● Excerpt

For an hour and a half, I was supposed to show these children hope
at the expense of them making noise and me stopping the show
so certain theaters can say, "Oh, we did this outreach in
the community," and, "It looks good to the feds, so we can
get some money."
BG: Does that make you feel exploited?
DO: It annoys me because I want the audience to be diversified,
but also, I should come in as the writer and as the actor and just do
my job and leave. You know, that school system should have been hooked
up before. Everybody in that class should have had access to people
like Langston Hughes and Pablo Neruda and Sherman Alexie and Emily Dickinson
way before I got there. My politics, as it were, is in just doing the
work. I'm active in my own way, but I like to keep it separate from
what I do. I mean, I am not a "political writer-actor," per
se.
BG: So you see yourself as an artist, whose responsibilities
don't include integrating the audience and inspiring troubled children?
DO: I mean, certain people do do that, and it's not a bad thing.
Certain actors and certain writers like doing that. I'm not one of them.

Stored items from a collection

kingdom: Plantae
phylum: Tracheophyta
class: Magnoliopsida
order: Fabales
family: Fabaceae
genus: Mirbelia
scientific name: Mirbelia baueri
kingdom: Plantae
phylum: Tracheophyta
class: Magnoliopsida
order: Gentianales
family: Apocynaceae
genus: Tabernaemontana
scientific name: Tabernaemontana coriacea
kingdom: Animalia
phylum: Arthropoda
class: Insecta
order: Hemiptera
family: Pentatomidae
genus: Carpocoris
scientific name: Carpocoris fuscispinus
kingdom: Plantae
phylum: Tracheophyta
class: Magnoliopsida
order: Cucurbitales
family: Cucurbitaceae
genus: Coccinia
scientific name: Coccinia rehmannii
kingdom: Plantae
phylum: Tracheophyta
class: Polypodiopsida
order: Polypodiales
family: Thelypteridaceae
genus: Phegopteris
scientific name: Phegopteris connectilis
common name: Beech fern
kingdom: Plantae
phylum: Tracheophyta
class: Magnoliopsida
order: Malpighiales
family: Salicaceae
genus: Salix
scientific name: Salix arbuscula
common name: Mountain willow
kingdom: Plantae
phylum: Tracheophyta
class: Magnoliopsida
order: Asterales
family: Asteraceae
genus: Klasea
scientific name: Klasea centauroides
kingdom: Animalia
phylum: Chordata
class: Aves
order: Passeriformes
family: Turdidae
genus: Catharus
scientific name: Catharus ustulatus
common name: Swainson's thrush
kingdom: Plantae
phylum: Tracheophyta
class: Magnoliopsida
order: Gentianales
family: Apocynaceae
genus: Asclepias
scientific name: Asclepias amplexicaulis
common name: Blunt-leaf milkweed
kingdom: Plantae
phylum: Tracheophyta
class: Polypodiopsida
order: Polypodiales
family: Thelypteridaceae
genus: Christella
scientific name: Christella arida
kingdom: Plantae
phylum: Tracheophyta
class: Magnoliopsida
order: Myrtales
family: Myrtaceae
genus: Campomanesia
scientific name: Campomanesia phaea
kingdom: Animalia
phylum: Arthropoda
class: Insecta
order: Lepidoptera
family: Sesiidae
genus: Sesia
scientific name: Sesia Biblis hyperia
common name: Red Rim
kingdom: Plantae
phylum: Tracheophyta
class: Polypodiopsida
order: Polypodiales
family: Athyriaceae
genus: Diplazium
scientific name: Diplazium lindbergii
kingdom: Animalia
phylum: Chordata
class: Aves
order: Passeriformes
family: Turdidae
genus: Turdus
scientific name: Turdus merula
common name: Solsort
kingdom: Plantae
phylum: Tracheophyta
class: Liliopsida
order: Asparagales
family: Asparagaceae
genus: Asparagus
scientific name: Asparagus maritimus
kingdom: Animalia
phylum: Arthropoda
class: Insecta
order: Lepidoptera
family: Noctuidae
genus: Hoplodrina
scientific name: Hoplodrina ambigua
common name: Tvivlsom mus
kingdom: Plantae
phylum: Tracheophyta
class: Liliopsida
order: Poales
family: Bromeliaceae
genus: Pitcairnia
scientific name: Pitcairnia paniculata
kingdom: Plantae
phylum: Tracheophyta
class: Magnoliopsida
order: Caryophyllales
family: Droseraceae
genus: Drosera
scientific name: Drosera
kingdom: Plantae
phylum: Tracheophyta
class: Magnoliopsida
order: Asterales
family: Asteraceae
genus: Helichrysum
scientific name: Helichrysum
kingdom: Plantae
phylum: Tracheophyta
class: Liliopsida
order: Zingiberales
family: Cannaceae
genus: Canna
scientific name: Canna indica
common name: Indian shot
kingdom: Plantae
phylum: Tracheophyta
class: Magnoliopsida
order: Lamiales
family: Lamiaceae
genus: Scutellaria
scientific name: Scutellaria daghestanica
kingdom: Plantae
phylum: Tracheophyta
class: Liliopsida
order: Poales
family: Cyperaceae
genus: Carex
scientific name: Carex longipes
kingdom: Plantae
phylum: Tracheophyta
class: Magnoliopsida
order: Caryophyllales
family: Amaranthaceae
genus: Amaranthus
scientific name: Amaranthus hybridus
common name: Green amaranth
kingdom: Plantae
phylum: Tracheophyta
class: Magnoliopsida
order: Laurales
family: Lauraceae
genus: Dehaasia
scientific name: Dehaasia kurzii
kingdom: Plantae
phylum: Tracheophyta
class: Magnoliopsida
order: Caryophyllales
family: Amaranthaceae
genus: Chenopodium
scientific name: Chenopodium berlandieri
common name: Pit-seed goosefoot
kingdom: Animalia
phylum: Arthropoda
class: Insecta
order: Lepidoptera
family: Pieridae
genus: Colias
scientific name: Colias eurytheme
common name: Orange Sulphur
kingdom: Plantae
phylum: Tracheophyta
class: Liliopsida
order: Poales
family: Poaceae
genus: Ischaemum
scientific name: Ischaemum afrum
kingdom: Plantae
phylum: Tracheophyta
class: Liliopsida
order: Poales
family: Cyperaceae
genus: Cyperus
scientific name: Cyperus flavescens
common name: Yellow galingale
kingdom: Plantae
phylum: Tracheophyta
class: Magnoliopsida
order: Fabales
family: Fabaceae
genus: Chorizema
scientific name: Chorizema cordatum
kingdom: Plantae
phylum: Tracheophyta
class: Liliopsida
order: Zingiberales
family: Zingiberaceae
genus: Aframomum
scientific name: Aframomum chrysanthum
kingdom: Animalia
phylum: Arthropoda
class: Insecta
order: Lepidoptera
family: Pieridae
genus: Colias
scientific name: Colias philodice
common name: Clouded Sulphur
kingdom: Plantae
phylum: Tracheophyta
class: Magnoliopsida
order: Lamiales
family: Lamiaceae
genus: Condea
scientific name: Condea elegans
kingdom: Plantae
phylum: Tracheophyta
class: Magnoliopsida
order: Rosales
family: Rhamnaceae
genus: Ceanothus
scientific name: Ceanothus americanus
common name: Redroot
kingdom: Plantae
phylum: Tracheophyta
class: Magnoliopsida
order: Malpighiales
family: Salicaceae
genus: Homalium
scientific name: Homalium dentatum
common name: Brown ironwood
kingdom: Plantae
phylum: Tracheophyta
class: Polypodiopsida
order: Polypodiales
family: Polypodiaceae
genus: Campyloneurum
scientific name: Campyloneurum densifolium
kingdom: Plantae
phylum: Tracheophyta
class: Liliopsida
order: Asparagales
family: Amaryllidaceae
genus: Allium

● Aim of the exercise
Copy the interview text word for word from "For an hour" to "you feel exploited?".

● Response
For an hour and a half, I was supposed to show these children hope
at the expense of them making noise and me stopping the show
so certain theaters can say, "Oh, we did this outreach in
the community," and, "It looks good to the feds, so we can
get some money."
BG: Does that make you feel exploited?